[Work item] Convert the text lines in all the rows below into a JSON list of strings, one string per line, skipping blank lines. Leave the pictures out of your answer.

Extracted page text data
#####

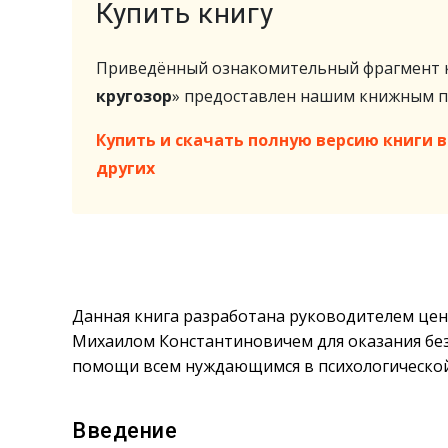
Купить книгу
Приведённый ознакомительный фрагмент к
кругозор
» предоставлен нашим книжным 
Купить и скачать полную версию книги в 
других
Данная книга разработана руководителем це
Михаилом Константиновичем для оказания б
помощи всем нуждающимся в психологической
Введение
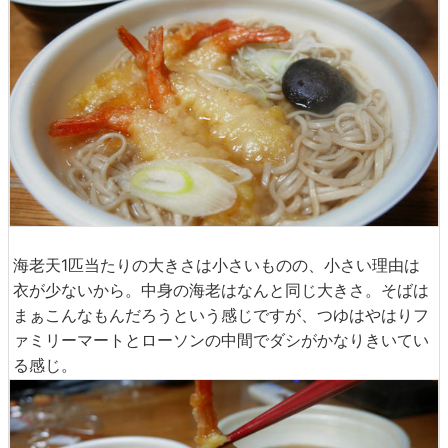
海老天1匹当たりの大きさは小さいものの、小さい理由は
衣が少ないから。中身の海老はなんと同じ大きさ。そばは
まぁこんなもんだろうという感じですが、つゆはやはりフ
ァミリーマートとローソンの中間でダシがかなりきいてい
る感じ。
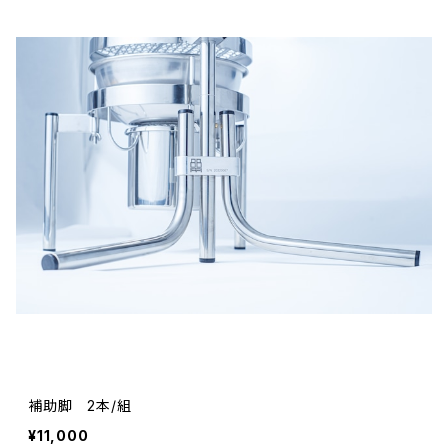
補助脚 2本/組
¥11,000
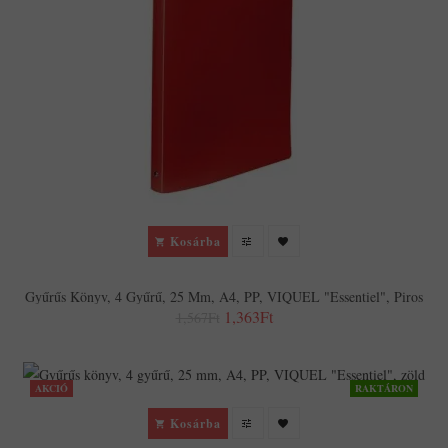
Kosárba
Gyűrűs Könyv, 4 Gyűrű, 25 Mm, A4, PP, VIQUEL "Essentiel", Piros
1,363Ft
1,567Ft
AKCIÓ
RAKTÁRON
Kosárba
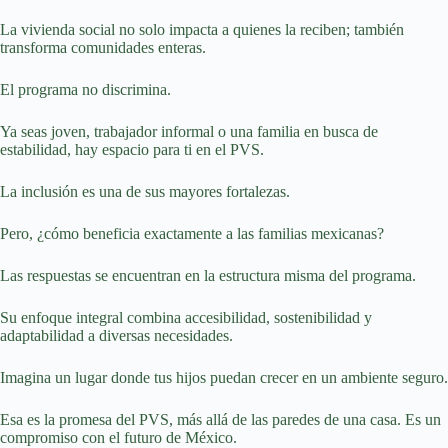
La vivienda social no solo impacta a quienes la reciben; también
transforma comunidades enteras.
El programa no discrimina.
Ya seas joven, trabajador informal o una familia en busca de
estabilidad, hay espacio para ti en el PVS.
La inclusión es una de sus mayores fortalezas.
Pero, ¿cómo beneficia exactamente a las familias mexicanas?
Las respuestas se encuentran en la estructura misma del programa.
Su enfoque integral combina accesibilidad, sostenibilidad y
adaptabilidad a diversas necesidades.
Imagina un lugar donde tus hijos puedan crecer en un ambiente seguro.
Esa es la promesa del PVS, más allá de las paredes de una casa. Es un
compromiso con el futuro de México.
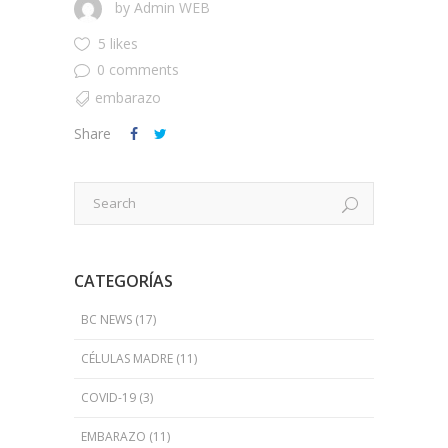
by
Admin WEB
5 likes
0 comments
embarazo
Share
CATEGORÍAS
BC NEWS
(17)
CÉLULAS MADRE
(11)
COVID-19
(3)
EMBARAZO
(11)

#####

[Result of the exercise]
[
  "Купить книгу",
  "Приведённый ознакомительный фрагмент к",
  "кругозор",
  "» предоставлен нашим книжным ",
  "Купить и скачать полную версию книги в ",
  "других",
  "Данная книга разработана руководителем це",
  "Михаилом Константиновичем для оказания б",
  "помощи всем нуждающимся в психологической",
  "Введение",
  "海老天1匹当たりの大きさは小さいものの、小さい理由は",
  "衣が少ないから。中身の海老はなんと同じ大きさ。そばは",
  "まぁこんなもんだろうという感じですが、つゆはやはりフ",
  "ァミリーマートとローソンの中間でダシがかなりきいてい",
  "る感じ。",
  "補助脚 2本/組",
  "¥11,000",
  "Kosárba",
  "Gyűrűs Könyv, 4 Gyűrű, 25 Mm, A4, PP, VIQUEL \"Essentiel\", Piros",
  "1,363Ft",
  "1,567Ft",
  "AKCIÓ",
  "RAKTÁRON",
  "Kosárba",
  "La vivienda social no solo impacta a quienes la reciben; también",
  "transforma comunidades enteras.",
  "El programa no discrimina.",
  "Ya seas joven, trabajador informal o una familia en busca de",
  "estabilidad, hay espacio para ti en el PVS.",
  "La inclusión es una de sus mayores fortalezas.",
  "Pero, ¿cómo beneficia exactamente a las familias mexicanas?",
  "Las respuestas se encuentran en la estructura misma del programa.",
  "Su enfoque integral combina accesibilidad, sostenibilidad y",
  "adaptabilidad a diversas necesidades.",
  "Imagina un lugar donde tus hijos puedan crecer en un ambiente seguro.",
  "Esa es la promesa del PVS, más allá de las paredes de una casa. Es un",
  "compromiso con el futuro de México.",
  "by",
  "Admin WEB",
  "5 likes",
  "0 comments",
  "embarazo",
  "Share",
  "CATEGORÍAS",
  "BC NEWS",
  "(17)",
  "CÉLULAS MADRE",
  "(11)",
  "COVID-19",
  "(3)",
  "EMBARAZO",
  "(11)"
]